Content starts

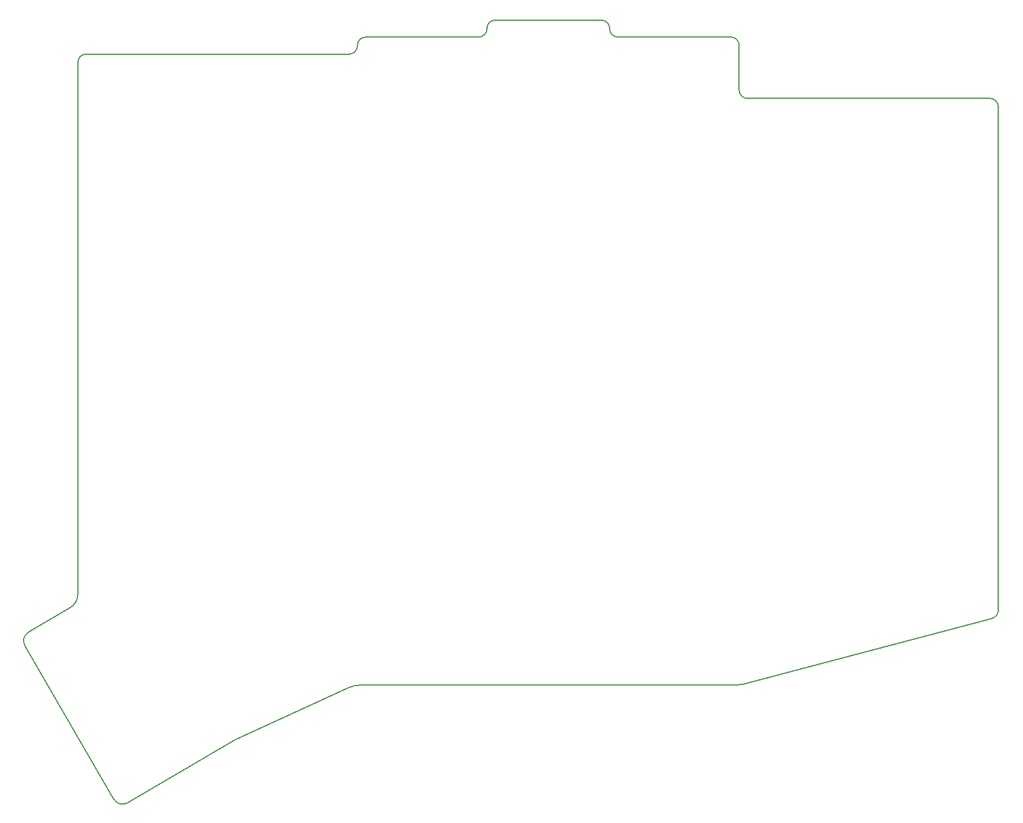
<source format=gm1>
G04 #@! TF.GenerationSoftware,KiCad,Pcbnew,(6.0.1)*
G04 #@! TF.CreationDate,2022-07-29T00:13:48+02:00*
G04 #@! TF.ProjectId,SofleKeyboard,536f666c-654b-4657-9962-6f6172642e6b,rev?*
G04 #@! TF.SameCoordinates,Original*
G04 #@! TF.FileFunction,Profile,NP*
%FSLAX46Y46*%
G04 Gerber Fmt 4.6, Leading zero omitted, Abs format (unit mm)*
G04 Created by KiCad (PCBNEW (6.0.1)) date 2022-07-29 00:13:48*
%MOMM*%
%LPD*%
G01*
G04 APERTURE LIST*
G04 #@! TA.AperFunction,Profile*
%ADD10C,0.150000*%
G04 #@! TD*
G04 APERTURE END LIST*
D10*
X129506400Y-40556400D02*
G75*
G03*
X130730000Y-39332800I0J1223600D01*
G01*
X186711600Y-45835200D02*
X186711600Y-39282000D01*
X224710000Y-48273600D02*
G75*
G03*
X223486400Y-47050000I-1223600J0D01*
G01*
X150945616Y-35570816D02*
G75*
G03*
X149722016Y-36794416I0J-1223600D01*
G01*
X224711071Y-122094574D02*
X224710000Y-48273600D01*
X131182800Y-133058800D02*
G75*
G03*
X129354000Y-133465200I-3J-4317987D01*
G01*
X95013200Y-149772000D02*
G75*
G03*
X96994400Y-150330800I1270000J711200D01*
G01*
X112730000Y-141052000D02*
X129354000Y-133465200D01*
X88445928Y-121800883D02*
X82516400Y-125286400D01*
X89730000Y-100552000D02*
X89730000Y-119663225D01*
X90950816Y-40549216D02*
G75*
G03*
X89727216Y-41772816I0J-1223600D01*
G01*
X82516400Y-125286400D02*
G75*
G03*
X81957600Y-127267600I711200J-1270000D01*
G01*
X130730000Y-39282000D02*
X130730000Y-39332800D01*
X131953600Y-38058400D02*
G75*
G03*
X130730000Y-39282000I0J-1223600D01*
G01*
X89727216Y-41772816D02*
X89730000Y-99940000D01*
X88445928Y-121800883D02*
G75*
G03*
X89730000Y-119663225I-1052727J2086858D01*
G01*
X148506400Y-38065584D02*
X131953600Y-38058400D01*
X223783233Y-123281891D02*
G75*
G03*
X224711071Y-122094574I-295764J1187319D01*
G01*
X129506400Y-40556400D02*
X111230000Y-40552000D01*
X167712400Y-36843600D02*
G75*
G03*
X168936000Y-38067200I1223600J0D01*
G01*
X96994400Y-150330800D02*
X112730000Y-141052000D01*
X187213774Y-132934442D02*
X223783233Y-123281891D01*
X166488800Y-35573600D02*
X150945616Y-35570816D01*
X167712400Y-36797200D02*
G75*
G03*
X166488800Y-35573600I-1223600J0D01*
G01*
X111230000Y-40552000D02*
X90950816Y-40549216D01*
X131182800Y-133058800D02*
X186199200Y-133058800D01*
X223486400Y-47050000D02*
X187935200Y-47058800D01*
X167712400Y-36843600D02*
X167712400Y-36797200D01*
X148506400Y-38065584D02*
G75*
G03*
X149730000Y-36841984I0J1223600D01*
G01*
X81957600Y-127267600D02*
X95013200Y-149772000D01*
X186711600Y-39282000D02*
G75*
G03*
X185488000Y-38058400I-1223600J0D01*
G01*
X186711600Y-45835200D02*
G75*
G03*
X187935200Y-47058800I1223600J0D01*
G01*
X186199200Y-133058800D02*
G75*
G03*
X187213774Y-132934442I150978J2969123D01*
G01*
X149722016Y-36794416D02*
X149730000Y-36841984D01*
X185488000Y-38058400D02*
X168936000Y-38067200D01*
X89730000Y-99940000D02*
X89730000Y-100552000D01*
M02*

</source>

Content ends

**Your goal:** Copy the data word for word. Pictures do not go in the copy.

**Expected answer:**
<source format=gm1>
G04 #@! TF.GenerationSoftware,KiCad,Pcbnew,(6.0.1)*
G04 #@! TF.CreationDate,2022-07-29T00:13:48+02:00*
G04 #@! TF.ProjectId,SofleKeyboard,536f666c-654b-4657-9962-6f6172642e6b,rev?*
G04 #@! TF.SameCoordinates,Original*
G04 #@! TF.FileFunction,Profile,NP*
%FSLAX46Y46*%
G04 Gerber Fmt 4.6, Leading zero omitted, Abs format (unit mm)*
G04 Created by KiCad (PCBNEW (6.0.1)) date 2022-07-29 00:13:48*
%MOMM*%
%LPD*%
G01*
G04 APERTURE LIST*
G04 #@! TA.AperFunction,Profile*
%ADD10C,0.150000*%
G04 #@! TD*
G04 APERTURE END LIST*
D10*
X129506400Y-40556400D02*
G75*
G03*
X130730000Y-39332800I0J1223600D01*
G01*
X186711600Y-45835200D02*
X186711600Y-39282000D01*
X224710000Y-48273600D02*
G75*
G03*
X223486400Y-47050000I-1223600J0D01*
G01*
X150945616Y-35570816D02*
G75*
G03*
X149722016Y-36794416I0J-1223600D01*
G01*
X224711071Y-122094574D02*
X224710000Y-48273600D01*
X131182800Y-133058800D02*
G75*
G03*
X129354000Y-133465200I-3J-4317987D01*
G01*
X95013200Y-149772000D02*
G75*
G03*
X96994400Y-150330800I1270000J711200D01*
G01*
X112730000Y-141052000D02*
X129354000Y-133465200D01*
X88445928Y-121800883D02*
X82516400Y-125286400D01*
X89730000Y-100552000D02*
X89730000Y-119663225D01*
X90950816Y-40549216D02*
G75*
G03*
X89727216Y-41772816I0J-1223600D01*
G01*
X82516400Y-125286400D02*
G75*
G03*
X81957600Y-127267600I711200J-1270000D01*
G01*
X130730000Y-39282000D02*
X130730000Y-39332800D01*
X131953600Y-38058400D02*
G75*
G03*
X130730000Y-39282000I0J-1223600D01*
G01*
X89727216Y-41772816D02*
X89730000Y-99940000D01*
X88445928Y-121800883D02*
G75*
G03*
X89730000Y-119663225I-1052727J2086858D01*
G01*
X148506400Y-38065584D02*
X131953600Y-38058400D01*
X223783233Y-123281891D02*
G75*
G03*
X224711071Y-122094574I-295764J1187319D01*
G01*
X129506400Y-40556400D02*
X111230000Y-40552000D01*
X167712400Y-36843600D02*
G75*
G03*
X168936000Y-38067200I1223600J0D01*
G01*
X96994400Y-150330800D02*
X112730000Y-141052000D01*
X187213774Y-132934442D02*
X223783233Y-123281891D01*
X166488800Y-35573600D02*
X150945616Y-35570816D01*
X167712400Y-36797200D02*
G75*
G03*
X166488800Y-35573600I-1223600J0D01*
G01*
X111230000Y-40552000D02*
X90950816Y-40549216D01*
X131182800Y-133058800D02*
X186199200Y-133058800D01*
X223486400Y-47050000D02*
X187935200Y-47058800D01*
X167712400Y-36843600D02*
X167712400Y-36797200D01*
X148506400Y-38065584D02*
G75*
G03*
X149730000Y-36841984I0J1223600D01*
G01*
X81957600Y-127267600D02*
X95013200Y-149772000D01*
X186711600Y-39282000D02*
G75*
G03*
X185488000Y-38058400I-1223600J0D01*
G01*
X186711600Y-45835200D02*
G75*
G03*
X187935200Y-47058800I1223600J0D01*
G01*
X186199200Y-133058800D02*
G75*
G03*
X187213774Y-132934442I150978J2969123D01*
G01*
X149722016Y-36794416D02*
X149730000Y-36841984D01*
X185488000Y-38058400D02*
X168936000Y-38067200D01*
X89730000Y-99940000D02*
X89730000Y-100552000D01*
M02*

</source>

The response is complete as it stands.